Me too...but, ONLY if they also happen to be ninjas.
the best of em all is an alnico custom or a 58 BB..
I accept 59 BB's too
That studio is magnificent. As I'm sure are many other classic studios. But you can't blame homebrew guys like me for their demise. Blame the high rollers that can afford to use it, but don't.
They've always been out of my reach. And many can't afford to gamble on a return for their investment. Hence my home studio. Since the early '70s it's been my only recourse. So I pursue that option, as do many others.
He was a master of nuance, ain't no lie.
OK, now that's just titties and beer!
Imagine me and you, I do............
I'm not blaming anybody.

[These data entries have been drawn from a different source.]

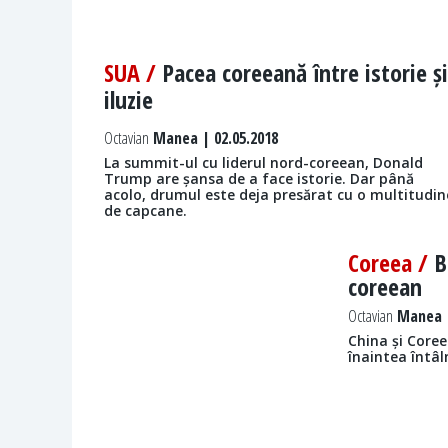
SUA /
Pacea coreeană între istorie și
iluzie
Octavian
Manea | 02.05.2018
La summit-ul cu liderul nord-coreean, Donald
Trump are șansa de a face istorie. Dar până
acolo, drumul este deja presărat cu o multitudin
de capcane.
Coreea /
B
coreean
Octavian
Manea |
China și Core
înaintea întâl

I think I said that. It's just what happens when the "price of admission" is reduced to next to nothing. Again, two sides of the same coin.
It's a shame, I agree.
At this juncture, I'll post yet another distraction.
Another one of Nobu's previous sales.
Now THAT is a guitar for hoss
There's a quote from the Duets sessions, when the producer asked if he wanted to do a punch. Frank said, "Punching is for "f****ts."

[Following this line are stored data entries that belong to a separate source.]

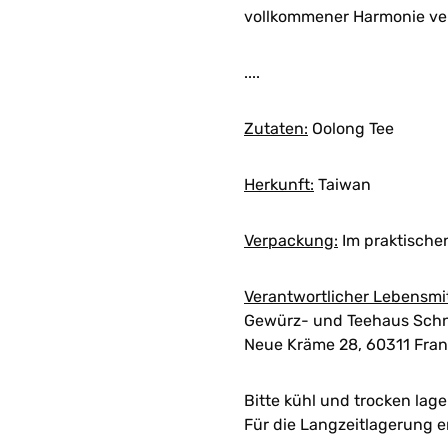
vollkommener Harmonie ver
....
Zutaten:
Oolong Tee
Herkunft:
Taiwan
Verpackung:
Im praktische
Verantwortlicher Lebensmi
Gewürz- und Teehaus Schn
Neue Kräme 28, 60311 Fran
Bitte kühl und trocken lage
Für die Langzeitlagerung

JJ, while I liked the quote, but I have no freaking idea what a "punch" actually refers to in this context?
Is this it? Frank is basically saying he'll nail it first time & doesn't need to redo parts?
10 Tips for Nailing Your Vocals in the Studio
"8. Be Careful When “Punching-in.” When re-recording a single line or word (called “punching-in”, sing along with the earlier line or section and then continue singing past it. This maintains smoothness of phrasing and helps the engineer pick the best punch-in point. Part of recording studio technique is maintaining a constant distance between your mouth and the mic even if you move your body and especially during punch-ins."

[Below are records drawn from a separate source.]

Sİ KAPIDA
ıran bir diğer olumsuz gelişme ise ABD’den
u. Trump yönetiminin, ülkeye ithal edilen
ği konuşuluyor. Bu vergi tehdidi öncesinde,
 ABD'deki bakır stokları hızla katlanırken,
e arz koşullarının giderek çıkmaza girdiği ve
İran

Some great common sense information here, I just sent it to my 23 year old Son..................I hope he reads 5. "be well rested". When he burns the candle at both ends he sounds like $hit the following day.
Doing a punch-in with analog tape is an art and takes a skillfull engineer, as does spot erase and any other manipulation of the tape that can't be undone. So the engineer conveyed that he felt comfortable with it but to a musician like Frank it felt like an insult because he's fully capable of delivering the goods in one contiuous performance aka a single take. No studio gimmicks for Frank.
Thanks for the explanation Werner. As I suspected after I read that link.
Great to see a "musician" who can nail a take first go without having to use a "punch", pitch shifting software or any other freaking modern thing to make them sound like they know what they are doing.
Music has, in some respects, denigrated in to software manipulation for many marketing wannabes with zero talent.............& I'd bet Frank would agree.
Frank's diaphragm getting a workout.
Thanks for that.
Rudi, yes. Punching in.
Here's a nice '58 for you.
If all the darkbusts/plumbursts are '59s, then I change my vote to '59. My favorite color Standards.
May as well slap another up...................the Sydney Lawsuit Burst (can't remember what I called it last time..........the '59 that went to Court from JRG): -
Not a burst but here are my pair of '54s...one converted (my first vintage Gibson) and one still original.